15.12.09

La lectora en la torre

foto: Lali
No existe mejor fragata que un libro
para llevarnos a tierras lejanas.
Emily Dickinson
(1830-1886), escritora estadounidense.


Ella entra al palacio y va directo a la escalera. Tal vez busque pasar el nivel de la ciudad, llegar a una altura donde haya menos pensamientos revoloteando en el aire. El corazón se le acelera. Alcanza la torre y sale a un balcón amplio. En la soledad de la altura, más allá de las cúpulas y las terrazas, el aire pasa libre entre sus ojos y las páginas. Su mirada se transporta hasta posarse en las palabras y, con ellas, levantar vuelo.

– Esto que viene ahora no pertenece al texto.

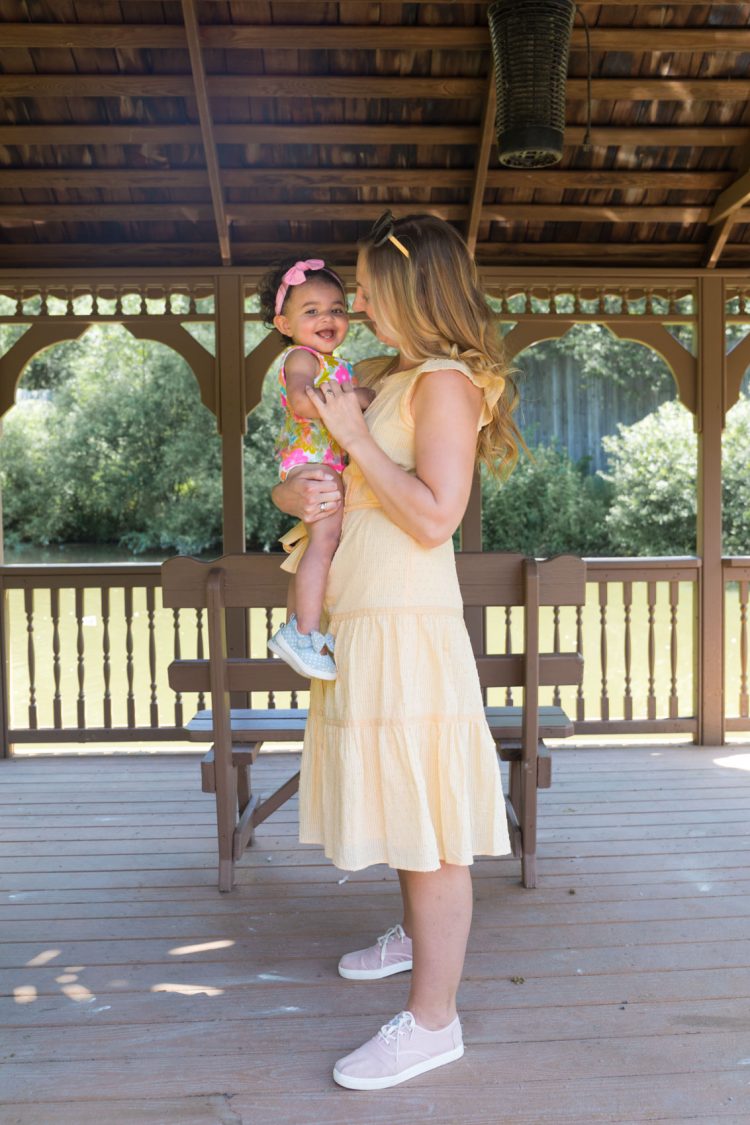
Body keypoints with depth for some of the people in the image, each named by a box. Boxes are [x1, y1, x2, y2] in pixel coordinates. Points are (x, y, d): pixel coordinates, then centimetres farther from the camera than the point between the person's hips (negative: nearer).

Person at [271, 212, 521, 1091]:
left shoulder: (446, 383, -10)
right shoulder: (391, 382, 16)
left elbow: (435, 516, -21)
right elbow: (289, 483, 21)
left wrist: (355, 438, -14)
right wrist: (298, 494, -2)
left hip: (407, 628, -9)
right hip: (361, 623, 9)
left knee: (428, 825, -2)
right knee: (401, 809, 22)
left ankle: (432, 1020, 9)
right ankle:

Gracias a Miqueas Thärigen, del Palacio Barolo

6 comentarios:

Miguel dijo...

Será que la lectora se encontró con el Dante?

María José Gabin dijo...

Buenos recuerdos, grandes proyectos futuros. Allí, en la torre, estaremos esperando

eslabon y pedernal dijo...

Es bueno ver a la lectora disfrutando del paraiso.

La lectora dijo...

Miguel: no lo encontré... se ve que no estaba...

Majo: gracias!

Eslabón y pedernal: el paraíso es un lugar genial para leer...

Rodrigo dijo...

Hermoso :)! Me dieron ganas de ir a la torre!

La lectora dijo...

Rodrigo: ¡gracias! Sí, es una torre divina. Si estás por Buenos Aires, es muy fácil ir: sólo hacer la visita guiada del Barolo. Saludos.